On the oposite, I consider it is a very important clue on the overall 'healt' of a given site. But again, you can't use it to compare 2 different sites. Content, topic and volume of info weight in. I would be very satisfied of 6 page views per visit on 10 pages corporate site and I would be very sad of 30 page views per visit for a 1000 pages real estate site.
Lets use WebmasterWorld as an example. It is a site with tons of info. That is what visitors come in and back for. I would expect more page views per visits that a site selling a single blue fluffy widget.
The ammount of traffic a site gets heavily depends on the topic. There are some topics with more demand than others.
I use search engine positons as a meter of success. When I get some site in # 1 spot for a keyword with more than a million competitors, then I feel like bragging.
You can always cheat the count if you want, just like with fly fishing. For the record, I have 2 images total till you get down to the content pages, 1 CSS file, and return 304 if the page is not modified. I also understand that different stats programs count hits and pages different.
My goal is to increse my "traffic" not my hits. but it is useful to get honest numbers to compare with.
Now it wasn't all that hard to provide a couple of websites with a range to consider, was it? That's all I asked for.
Well, that is rather difficult to do when you are only online for 3 months. My best #1 that I have found so far is on a phrase with 28k results.
I suppose after 6 months or so, I will be able to consider my position in the SERPs, but for now I'm nowhere to be seen on million+ results.
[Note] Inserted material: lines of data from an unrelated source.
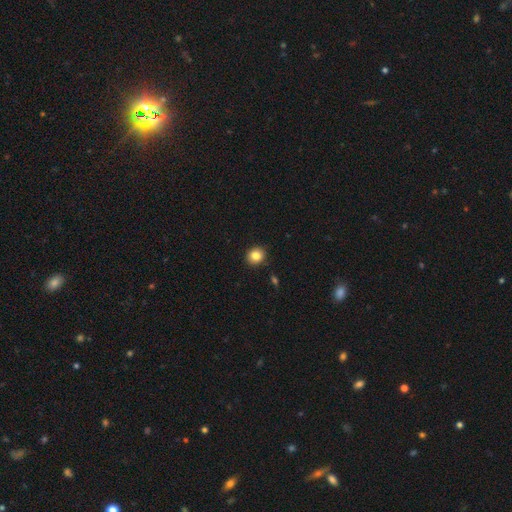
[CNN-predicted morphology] smooth-or-featured: smooth: 84% | star or artifact: 10% | featured or disk: 6%
  how-rounded: round: 81% | in between: 18% | cigar-shaped: 1%
  merging: none: 90% | minor disturbance: 7% | major disturbance: 2% | merger: 1%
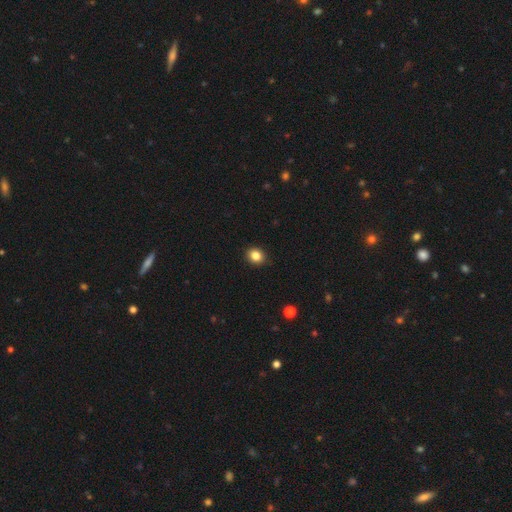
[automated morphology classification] This appears to be a smooth galaxy with no disk features (85%) that is round (66%). Merging: none (90%).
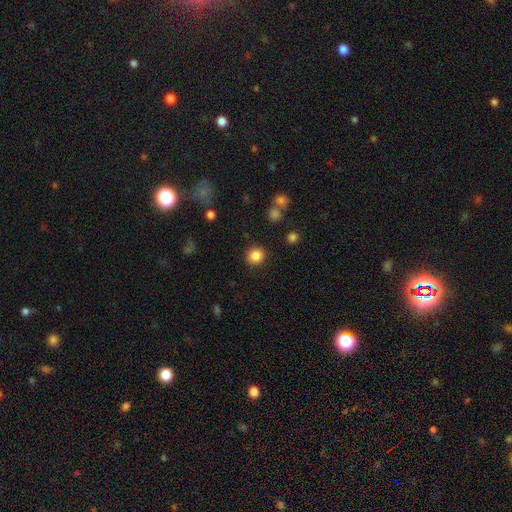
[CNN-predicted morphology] The model was most divided on "smooth or featured": smooth: 85%, star or artifact: 11%, featured or disk: 4%. More confident: how rounded — round (93%); merging — none (90%).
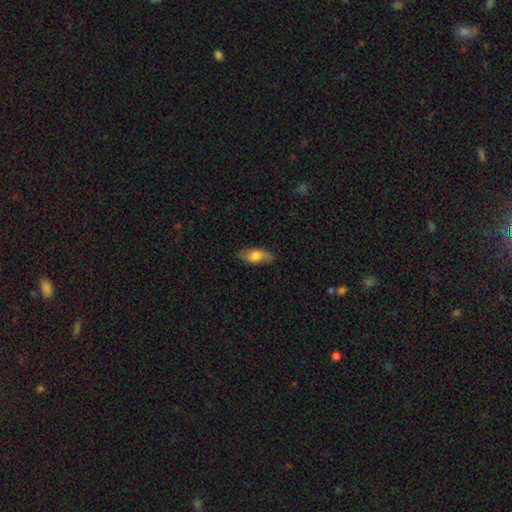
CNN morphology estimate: Overall: smooth (69%). How rounded: in between (83%). Merging: none (81%).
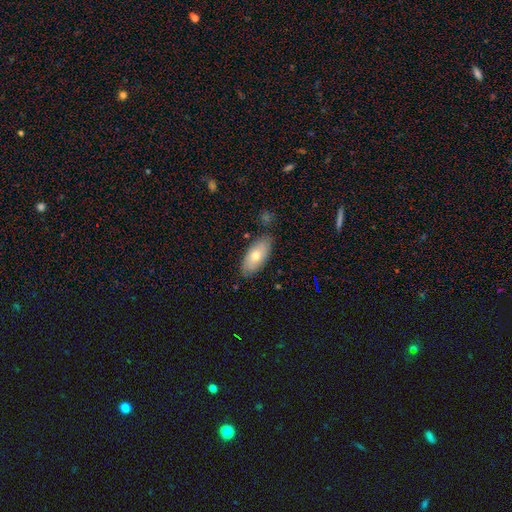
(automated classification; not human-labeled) Q: Smooth or featured?
A: smooth (66%); runner-up: featured or disk (28%)
Q: How rounded?
A: in between (89%); runner-up: cigar-shaped (8%)
Q: Merging?
A: none (81%); runner-up: minor disturbance (14%)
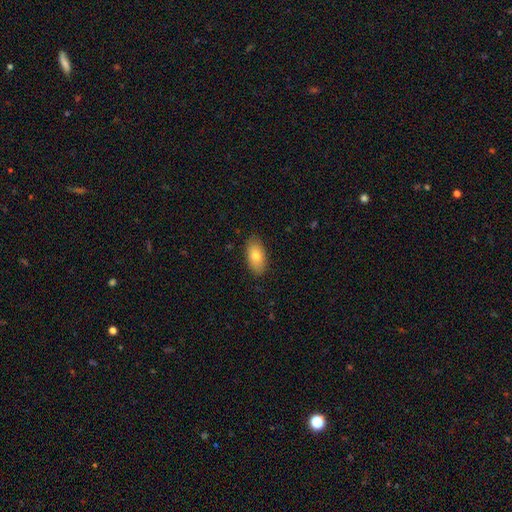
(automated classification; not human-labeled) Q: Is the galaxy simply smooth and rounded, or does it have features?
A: smooth — 76%.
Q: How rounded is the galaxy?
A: in between — 91%.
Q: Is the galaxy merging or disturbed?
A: none — 86%.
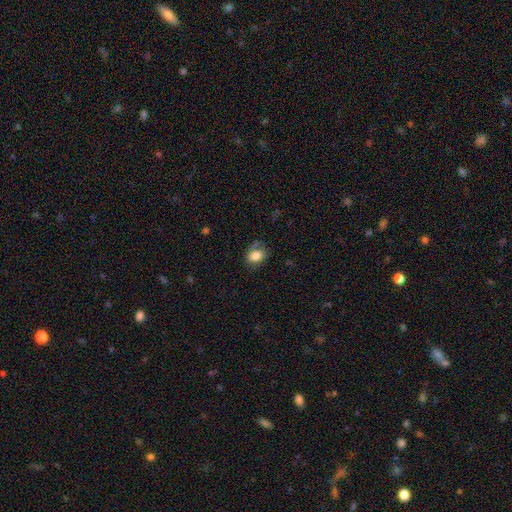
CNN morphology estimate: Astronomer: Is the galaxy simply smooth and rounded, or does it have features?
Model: smooth — 79%.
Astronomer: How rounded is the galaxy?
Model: in between — 70%.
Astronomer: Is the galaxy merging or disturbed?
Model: none — 59%.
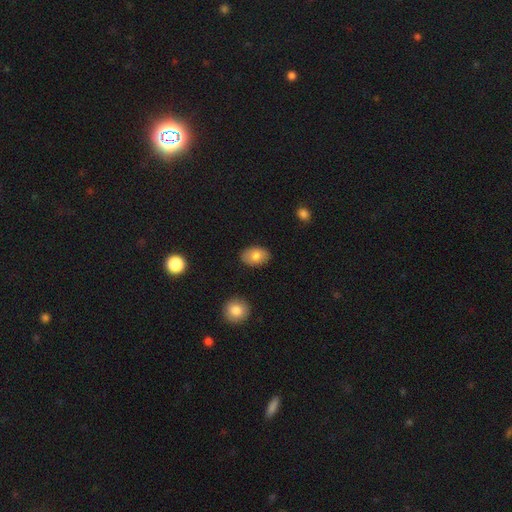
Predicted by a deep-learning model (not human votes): The model was most divided on "smooth or featured": smooth: 79%, featured or disk: 14%, star or artifact: 7%. More confident: how rounded — in between (86%); merging — none (86%).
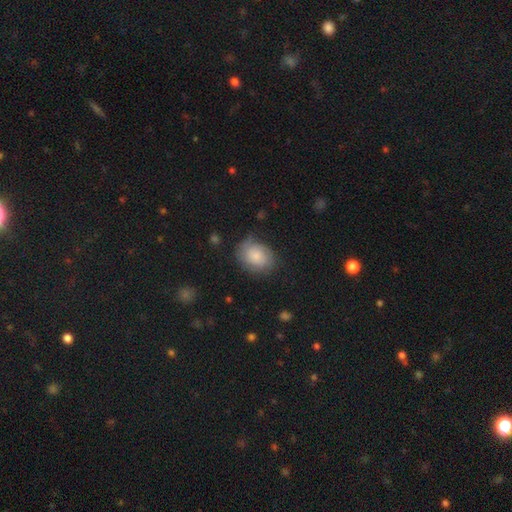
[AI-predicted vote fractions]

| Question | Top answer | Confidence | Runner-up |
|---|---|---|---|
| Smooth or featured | smooth | 61% | featured or disk (31%) |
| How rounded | round | 50% | in between (49%) |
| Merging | none | 64% | minor disturbance (25%) |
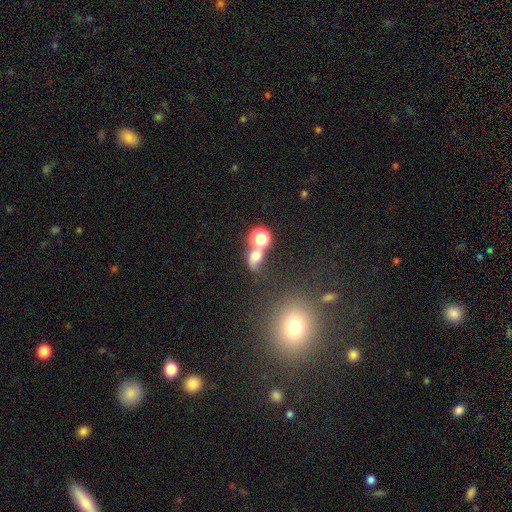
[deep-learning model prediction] Smooth or featured: smooth — 58% (featured or disk — 23%)
How rounded: round — 52% (in between — 45%)
Merging: merger — 50% (none — 27%)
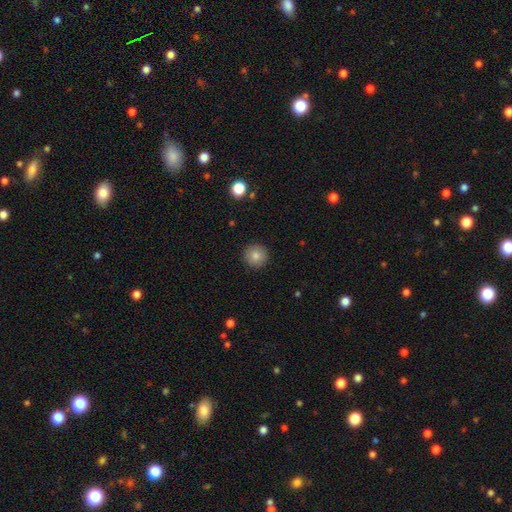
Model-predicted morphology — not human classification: Smooth or featured?
  - smooth: 83% *
  - star or artifact: 10%
  - featured or disk: 7%
How rounded?
  - round: 95% *
  - in between: 4%
  - cigar-shaped: 1%
Merging?
  - none: 92% *
  - minor disturbance: 5%
  - major disturbance: 2%
  - merger: 1%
For that matter, I don't think I want to rank high on the few million+ results that are remotely related to my field. Those searches would be people looking for other things, and they would just be a waste of bandwidth. It would be the the equivalent of a golf club manufacturer ranking #1 for the word "drive".
It all depends on the REASON or CASH MODEL for your site.
If you are selling widgets off a site, and that is all you are selling, then the key preformance criteria is number of widgets (and revenue) sold from the site.
If you are an affiliate site, it's affiliate revenue
If you are an info site, it could be the number of authoritative links to your site or good reviews or whatever.
MacGuru said it so well with his comparison between oil rigs and movie seats.
Our site which sells very targeted and a high priced product with 10 sales a year is arguably much better than our site which attracts 1000 times the visitors but just sells small things like books etc and makes 1,000 sales a year.